(TEXT SEGMENT)

If you want both, Collections.synchronizedList(...) or synchronized collections is the easiest way to go.
Using modifiers like you are inclining to do is not the way to do this, as you will not affect the elements.
If you really, must, use and array like this one: new MyClass[]{ ... };
Then AnotherClass is the one that needs to take responsibility for its safety, you are probably looking for lower level synchronization here: synchronized key word and locks.
The synchonized key word is the easier and yuo may create blocks and method that lock in a object, or in the class instance by default.
In higher levels you can use Streams to perform a job for you. But in the end, I would suggest you use a synchronized version of an arraylist if you are already using arrays. and a volatile reference to it, if necessary. If you do not update the reference to your array after your class is created, you don't need volatile and you better make it final, if possible.
For your data to be thread-safe you want to ensure that there are no simultaneous:
write/write operations
read/write operations
by threads to the same object. This is known as the readers/writers problem. Note that it is perfectly fine for two threads to simultaneously read data at the same time from the same object.
You can enforce the above properties to a satisfiable level in normal circumstances by using the synchronized modifier (which acts as a lock on objects) and atomic constructs (which performs operations "instantaneously") in methods and for members. This essentially ensures that no two threads can access the same resource at the same time in a way that would lead to bad interleaving.
if I give my array a volatile modifier in my example code, it would be (kinda?) safe.
The volatile keyword will place the array reference in main memory and ensure that no thread can cache a local copy of it within their private memory, which helps with thread visibility although it won't guarantee thread safety by itself. Also the use of volatile should be used sparsely unless by experienced programmers as it may cause unintended effects on the program.
And what should I do if I want to change one of its value? Should I create a new instance of the array an replace the old value with the new in the initial assignment?
Create synchronized mutator methods for the mutable members of your class if they need to be changed or use the methods provided by atomic objects within your classes. This would be the simplest approach to changing your data without causing any unintended side-effects (for example, removing the object from the array whilst a thread is accessing the data in the object being removed).
Volatile does actually work in this case with one caveat: all the operations on MyClass may only read values.
Compared to all what you might read about what volatile does, it has one purpose in the JMM: creating a happens-before relationship. It only affects two kinds of operations:
volatile read (eg. accessing the field)
volatile write (eg. assignment to the field)

(End TEXT SEGMENT)
(INFORMATION SHOWN)

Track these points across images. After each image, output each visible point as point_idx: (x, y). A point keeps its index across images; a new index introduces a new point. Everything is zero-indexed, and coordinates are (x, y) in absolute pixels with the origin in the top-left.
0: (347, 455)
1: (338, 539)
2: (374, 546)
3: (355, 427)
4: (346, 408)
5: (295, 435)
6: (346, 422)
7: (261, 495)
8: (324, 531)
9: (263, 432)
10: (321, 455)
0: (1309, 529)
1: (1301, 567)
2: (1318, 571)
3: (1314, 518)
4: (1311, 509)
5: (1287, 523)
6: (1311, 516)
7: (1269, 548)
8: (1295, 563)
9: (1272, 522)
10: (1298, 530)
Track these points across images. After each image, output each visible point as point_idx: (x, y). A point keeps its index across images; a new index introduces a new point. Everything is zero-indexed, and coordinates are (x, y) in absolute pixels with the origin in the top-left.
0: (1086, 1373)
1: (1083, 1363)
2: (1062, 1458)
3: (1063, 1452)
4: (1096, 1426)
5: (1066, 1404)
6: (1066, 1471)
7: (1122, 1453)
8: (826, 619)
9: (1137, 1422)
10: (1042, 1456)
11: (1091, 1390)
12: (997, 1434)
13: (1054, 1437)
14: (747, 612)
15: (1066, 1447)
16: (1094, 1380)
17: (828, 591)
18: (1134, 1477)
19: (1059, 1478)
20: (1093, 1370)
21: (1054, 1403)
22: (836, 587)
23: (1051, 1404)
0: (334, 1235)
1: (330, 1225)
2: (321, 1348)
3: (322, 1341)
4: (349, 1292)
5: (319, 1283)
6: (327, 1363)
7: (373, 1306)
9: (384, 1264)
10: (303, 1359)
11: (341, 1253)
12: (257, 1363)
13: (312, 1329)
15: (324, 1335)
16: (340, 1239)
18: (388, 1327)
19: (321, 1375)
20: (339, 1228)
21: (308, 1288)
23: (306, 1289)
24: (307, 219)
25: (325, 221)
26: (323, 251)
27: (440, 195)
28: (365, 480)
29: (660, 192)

(End INFORMATION SHOWN)

WORK ORDER 1
In the Java thread-safety text, what is the single purpose that volatile has in the JMM?
WORK ORDER 2
Reproduce the passage from the Java thread-safety text, starting with "You can enforce" and going on through "be (kinda?) safe.".

ANSWER SPACE 1
Creating a happens-before relationship.

ANSWER SPACE 2
You can enforce the above properties to a satisfiable level in normal circumstances by using the synchronized modifier (which acts as a lock on objects) and atomic constructs (which performs operations "instantaneously") in methods and for members. This essentially ensures that no two threads can access the same resource at the same time in a way that would lead to bad interleaving.
if I give my array a volatile modifier in my example code, it would be (kinda?) safe.